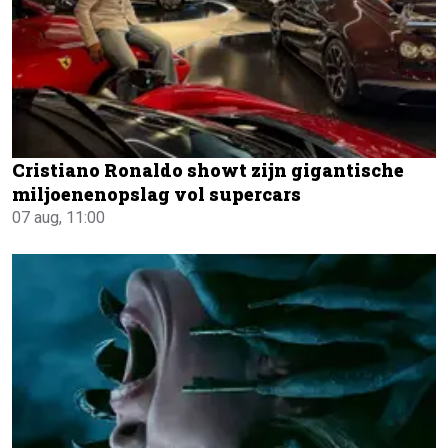
Cristiano Ronaldo showt zijn gigantische
miljoenenopslag vol supercars
07 aug, 11:00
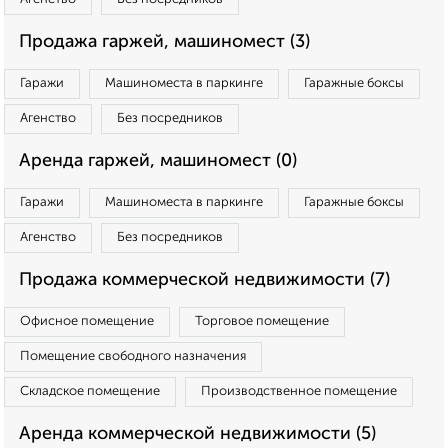
Продажа гаржей, машиномест (3)
Гаражи
Машиноместа в паркинге
Гаражные боксы
Агенство
Без посредников
Аренда гаржей, машиномест (0)
Гаражи
Машиноместа в паркинге
Гаражные боксы
Агенство
Без посредников
Продажа коммерческой недвижимости (7)
Офисное помещение
Торговое помещение
Помещение свободного назначения
Складское помещение
Производственное помещение
Аренда коммерческой недвижимости (5)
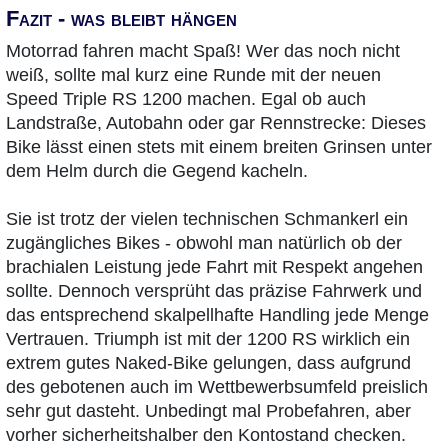
Fazit - was bleibt hängen
Motorrad fahren macht Spaß! Wer das noch nicht
weiß, sollte mal kurz eine Runde mit der neuen
Speed Triple RS 1200 machen. Egal ob auch
Landstraße, Autobahn oder gar Rennstrecke: Dieses
Bike lässt einen stets mit einem breiten Grinsen unter
dem Helm durch die Gegend kacheln.
Sie ist trotz der vielen technischen Schmankerl ein
zugängliches Bikes - obwohl man natürlich ob der
brachialen Leistung jede Fahrt mit Respekt angehen
sollte. Dennoch versprüht das präzise Fahrwerk und
das entsprechend skalpellhafte Handling jede Menge
Vertrauen. Triumph ist mit der 1200 RS wirklich ein
extrem gutes Naked-Bike gelungen, dass aufgrund
des gebotenen auch im Wettbewerbsumfeld preislich
sehr gut dasteht. Unbedingt mal Probefahren, aber
vorher sicherheitshalber den Kontostand checken.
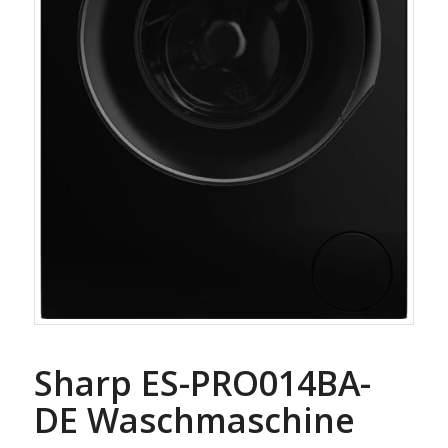
Sharp ES-PRO014BA-
DE Waschmaschine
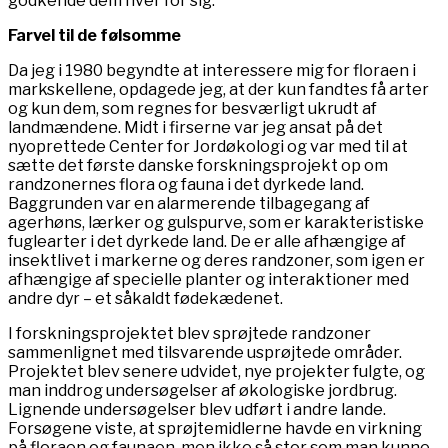
godkende dem hver for sig.
Farvel til de følsomme
Da jeg i 1980 begyndte at interessere mig for floraen i
markskellene, opdagede jeg, at der kun fandtes få arter
og kun dem, som regnes for besværligt ukrudt af
landmændene. Midt i firserne var jeg ansat på det
nyoprettede Center for Jordøkologi og var med til at
sætte det første danske forskningsprojekt op om
randzonernes flora og fauna i det dyrkede land.
Baggrunden var en alarmerende tilbagegang af
agerhøns, lærker og gulspurve, som er karakteristiske
fuglearter i det dyrkede land. De er alle afhængige af
insektlivet i markerne og deres randzoner, som igen er
afhængige af specielle planter og interaktioner med
andre dyr – et såkaldt fødekædenet.
I forskningsprojektet blev sprøjtede randzoner
sammenlignet med tilsvarende usprøjtede områder.
Projektet blev senere udvidet, nye projekter fulgte, og
man inddrog undersøgelser af økologiske jordbrug.
Lignende undersøgelser blev udført i andre lande.
Forsøgene viste, at sprøjtemidlerne havde en virkning
på floraen og faunaen, men ikke så stor som man kunne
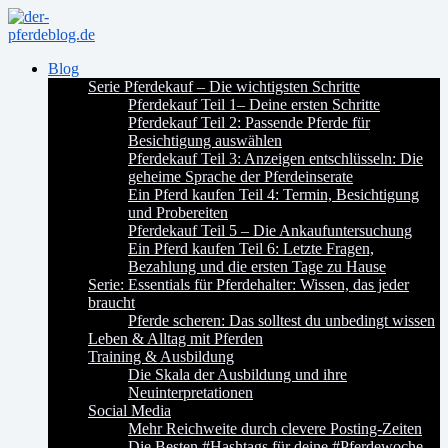
Blog
Serie Pferdekauf – Die wichtigsten Schritte
Pferdekauf Teil 1– Deine ersten Schritte
Pferdekauf Teil 2: Passende Pferde für
Besichtigung auswählen
Pferdekauf Teil 3: Anzeigen entschlüsseln: Die
geheime Sprache der Pferdeinserate
Ein Pferd kaufen Teil 4: Termin, Besichtigung
und Probereiten
Pferdekauf Teil 5 – Die Ankaufuntersuchung
Ein Pferd kaufen Teil 6: Letzte Fragen,
Bezahlung und die ersten Tage zu Hause
Serie: Essentials für Pferdehalter: Wissen, das jeder
braucht
Pferde scheren: Das solltest du unbedingt wissen
Leben & Alltag mit Pferden
Training & Ausbildung
Die Skala der Ausbildung und ihre
Neuinterpretationen
Social Media
Mehr Reichweite durch clevere Posting-Zeiten
Die Besten #Hashtags für deine #Pferdewoche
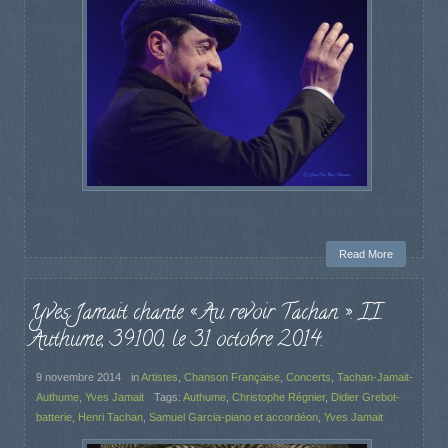
Read More
Yves Jamait chante « Au revoir Tachan ». II.
Authume, 39100, le 31 octobre 2014.
9 novembre 2014
in
Artistes
,
Chanson Française
,
Concerts
,
Tachan-Jamait-
Authume
,
Yves Jamait
Tags:
Authume
,
Christophe Régnier
,
Didier Grebot-
batterie
,
Henri Tachan
,
Samuel Garcia-piano et accordéon
,
Yves Jamait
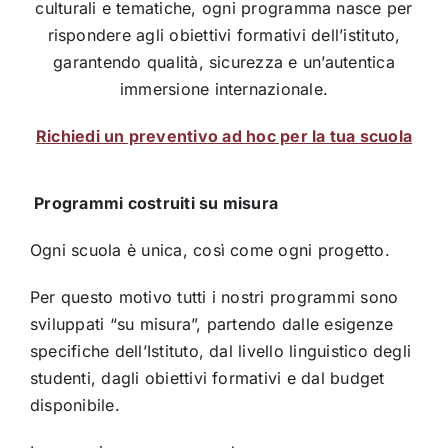
culturali e tematiche, ogni programma nasce per
rispondere agli obiettivi formativi dell’istituto,
garantendo qualità, sicurezza e un’autentica
immersione internazionale.
Richiedi un preventivo ad hoc per la tua scuola
Programmi costruiti su misura
Ogni scuola è unica, così come ogni progetto.
Per questo motivo tutti i nostri programmi sono
sviluppati “su misura”, partendo dalle esigenze
specifiche dell’Istituto, dal livello linguistico degli
studenti, dagli obiettivi formativi e dal budget
disponibile.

————————

• Exercise requirements
Return every line of the material above word for word, leaving out the pictures.

• Solution
Cristiano Ronaldo showt zijn gigantische
miljoenenopslag vol supercars
07 aug, 11:00
Продажа гаржей, машиномест (3)
Гаражи
Машиноместа в паркинге
Гаражные боксы
Агенство
Без посредников
Аренда гаржей, машиномест (0)
Гаражи
Машиноместа в паркинге
Гаражные боксы
Агенство
Без посредников
Продажа коммерческой недвижимости (7)
Офисное помещение
Торговое помещение
Помещение свободного назначения
Складское помещение
Производственное помещение
Аренда коммерческой недвижимости (5)
Fazit - was bleibt hängen
Motorrad fahren macht Spaß! Wer das noch nicht
weiß, sollte mal kurz eine Runde mit der neuen
Speed Triple RS 1200 machen. Egal ob auch
Landstraße, Autobahn oder gar Rennstrecke: Dieses
Bike lässt einen stets mit einem breiten Grinsen unter
dem Helm durch die Gegend kacheln.
Sie ist trotz der vielen technischen Schmankerl ein
zugängliches Bikes - obwohl man natürlich ob der
brachialen Leistung jede Fahrt mit Respekt angehen
sollte. Dennoch versprüht das präzise Fahrwerk und
das entsprechend skalpellhafte Handling jede Menge
Vertrauen. Triumph ist mit der 1200 RS wirklich ein
extrem gutes Naked-Bike gelungen, dass aufgrund
des gebotenen auch im Wettbewerbsumfeld preislich
sehr gut dasteht. Unbedingt mal Probefahren, aber
vorher sicherheitshalber den Kontostand checken.
Sharp ES-PRO014BA-
DE Waschmaschine
godkende dem hver for sig.
Farvel til de følsomme
Da jeg i 1980 begyndte at interessere mig for floraen i
markskellene, opdagede jeg, at der kun fandtes få arter
og kun dem, som regnes for besværligt ukrudt af
landmændene. Midt i firserne var jeg ansat på det
nyoprettede Center for Jordøkologi og var med til at
sætte det første danske forskningsprojekt op om
randzonernes flora og fauna i det dyrkede land.
Baggrunden var en alarmerende tilbagegang af
agerhøns, lærker og gulspurve, som er karakteristiske
fuglearter i det dyrkede land. De er alle afhængige af
insektlivet i markerne og deres randzoner, som igen er
afhængige af specielle planter og interaktioner med
andre dyr – et såkaldt fødekædenet.
I forskningsprojektet blev sprøjtede randzoner
sammenlignet med tilsvarende usprøjtede områder.
Projektet blev senere udvidet, nye projekter fulgte, og
man inddrog undersøgelser af økologiske jordbrug.
Lignende undersøgelser blev udført i andre lande.
Forsøgene viste, at sprøjtemidlerne havde en virkning
på floraen og faunaen, men ikke så stor som man kunne
Blog
Serie Pferdekauf – Die wichtigsten Schritte
Pferdekauf Teil 1– Deine ersten Schritte
Pferdekauf Teil 2: Passende Pferde für
Besichtigung auswählen
Pferdekauf Teil 3: Anzeigen entschlüsseln: Die
geheime Sprache der Pferdeinserate
Ein Pferd kaufen Teil 4: Termin, Besichtigung
und Probereiten
Pferdekauf Teil 5 – Die Ankaufuntersuchung
Ein Pferd kaufen Teil 6: Letzte Fragen,
Bezahlung und die ersten Tage zu Hause
Serie: Essentials für Pferdehalter: Wissen, das jeder
braucht
Pferde scheren: Das solltest du unbedingt wissen
Leben & Alltag mit Pferden
Training & Ausbildung
Die Skala der Ausbildung und ihre
Neuinterpretationen
Social Media
Mehr Reichweite durch clevere Posting-Zeiten
Die Besten #Hashtags für deine #Pferdewoche
Read More
Yves Jamait chante « Au revoir Tachan ». II.
Authume, 39100, le 31 octobre 2014.
9 novembre 2014
in
Artistes
,
Chanson Française
,
Concerts
,
Tachan-Jamait-
Authume
,
Yves Jamait
Tags:
Authume
,
Christophe Régnier
,
Didier Grebot-
batterie
,
Henri Tachan
,
Samuel Garcia-piano et accordéon
,
Yves Jamait
culturali e tematiche, ogni programma nasce per
rispondere agli obiettivi formativi dell’istituto,
garantendo qualità, sicurezza e un’autentica
immersione internazionale.
Richiedi un preventivo ad hoc per la tua scuola
Programmi costruiti su misura
Ogni scuola è unica, così come ogni progetto.
Per questo motivo tutti i nostri programmi sono
sviluppati “su misura”, partendo dalle esigenze
specifiche dell’Istituto, dal livello linguistico degli
studenti, dagli obiettivi formativi e dal budget
disponibile.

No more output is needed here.